[Start of Attachment]

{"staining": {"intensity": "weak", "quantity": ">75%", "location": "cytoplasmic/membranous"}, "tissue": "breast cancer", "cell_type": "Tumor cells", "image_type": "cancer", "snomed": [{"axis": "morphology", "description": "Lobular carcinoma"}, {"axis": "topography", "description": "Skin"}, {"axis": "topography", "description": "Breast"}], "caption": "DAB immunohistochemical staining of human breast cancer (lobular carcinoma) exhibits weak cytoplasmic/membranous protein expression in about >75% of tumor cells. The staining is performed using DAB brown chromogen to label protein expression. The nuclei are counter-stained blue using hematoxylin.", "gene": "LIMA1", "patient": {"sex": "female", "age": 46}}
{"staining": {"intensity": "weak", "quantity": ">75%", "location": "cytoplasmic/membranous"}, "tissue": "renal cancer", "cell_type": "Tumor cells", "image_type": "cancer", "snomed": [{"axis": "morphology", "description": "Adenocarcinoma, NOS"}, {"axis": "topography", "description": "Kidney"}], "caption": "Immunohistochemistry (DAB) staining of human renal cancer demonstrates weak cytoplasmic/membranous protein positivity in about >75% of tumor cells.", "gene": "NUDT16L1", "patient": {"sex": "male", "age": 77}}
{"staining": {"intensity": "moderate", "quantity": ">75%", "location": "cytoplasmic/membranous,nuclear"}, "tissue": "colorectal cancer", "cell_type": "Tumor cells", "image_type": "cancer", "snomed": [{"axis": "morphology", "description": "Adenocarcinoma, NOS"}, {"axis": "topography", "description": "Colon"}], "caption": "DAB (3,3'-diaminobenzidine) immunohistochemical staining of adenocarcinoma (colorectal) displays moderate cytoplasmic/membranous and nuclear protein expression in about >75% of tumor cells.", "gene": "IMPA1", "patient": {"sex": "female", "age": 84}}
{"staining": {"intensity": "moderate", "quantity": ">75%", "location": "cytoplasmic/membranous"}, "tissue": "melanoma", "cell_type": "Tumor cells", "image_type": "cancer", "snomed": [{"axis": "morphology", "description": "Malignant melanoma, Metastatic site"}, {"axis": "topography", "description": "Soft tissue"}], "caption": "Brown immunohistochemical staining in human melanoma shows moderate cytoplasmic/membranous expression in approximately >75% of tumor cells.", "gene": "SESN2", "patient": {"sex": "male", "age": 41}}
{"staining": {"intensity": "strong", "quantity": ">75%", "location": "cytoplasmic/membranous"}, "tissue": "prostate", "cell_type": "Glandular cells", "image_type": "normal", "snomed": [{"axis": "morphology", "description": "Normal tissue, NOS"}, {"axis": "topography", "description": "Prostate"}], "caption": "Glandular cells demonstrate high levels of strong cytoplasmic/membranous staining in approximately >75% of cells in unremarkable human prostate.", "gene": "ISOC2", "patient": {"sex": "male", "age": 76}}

[End of Attachment]

Reproduce the material exactly, with every line intact.

{"staining": {"intensity": "weak", "quantity": ">75%", "location": "cytoplasmic/membranous"}, "tissue": "breast cancer", "cell_type": "Tumor cells", "image_type": "cancer", "snomed": [{"axis": "morphology", "description": "Lobular carcinoma"}, {"axis": "topography", "description": "Skin"}, {"axis": "topography", "description": "Breast"}], "caption": "DAB immunohistochemical staining of human breast cancer (lobular carcinoma) exhibits weak cytoplasmic/membranous protein expression in about >75% of tumor cells. The staining is performed using DAB brown chromogen to label protein expression. The nuclei are counter-stained blue using hematoxylin.", "gene": "LIMA1", "patient": {"sex": "female", "age": 46}}
{"staining": {"intensity": "weak", "quantity": ">75%", "location": "cytoplasmic/membranous"}, "tissue": "renal cancer", "cell_type": "Tumor cells", "image_type": "cancer", "snomed": [{"axis": "morphology", "description": "Adenocarcinoma, NOS"}, {"axis": "topography", "description": "Kidney"}], "caption": "Immunohistochemistry (DAB) staining of human renal cancer demonstrates weak cytoplasmic/membranous protein positivity in about >75% of tumor cells.", "gene": "NUDT16L1", "patient": {"sex": "male", "age": 77}}
{"staining": {"intensity": "moderate", "quantity": ">75%", "location": "cytoplasmic/membranous,nuclear"}, "tissue": "colorectal cancer", "cell_type": "Tumor cells", "image_type": "cancer", "snomed": [{"axis": "morphology", "description": "Adenocarcinoma, NOS"}, {"axis": "topography", "description": "Colon"}], "caption": "DAB (3,3'-diaminobenzidine) immunohistochemical staining of adenocarcinoma (colorectal) displays moderate cytoplasmic/membranous and nuclear protein expression in about >75% of tumor cells.", "gene": "IMPA1", "patient": {"sex": "female", "age": 84}}
{"staining": {"intensity": "moderate", "quantity": ">75%", "location": "cytoplasmic/membranous"}, "tissue": "melanoma", "cell_type": "Tumor cells", "image_type": "cancer", "snomed": [{"axis": "morphology", "description": "Malignant melanoma, Metastatic site"}, {"axis": "topography", "description": "Soft tissue"}], "caption": "Brown immunohistochemical staining in human melanoma shows moderate cytoplasmic/membranous expression in approximately >75% of tumor cells.", "gene": "SESN2", "patient": {"sex": "male", "age": 41}}
{"staining": {"intensity": "strong", "quantity": ">75%", "location": "cytoplasmic/membranous"}, "tissue": "prostate", "cell_type": "Glandular cells", "image_type": "normal", "snomed": [{"axis": "morphology", "description": "Normal tissue, NOS"}, {"axis": "topography", "description": "Prostate"}], "caption": "Glandular cells demonstrate high levels of strong cytoplasmic/membranous staining in approximately >75% of cells in unremarkable human prostate.", "gene": "ISOC2", "patient": {"sex": "male", "age": 76}}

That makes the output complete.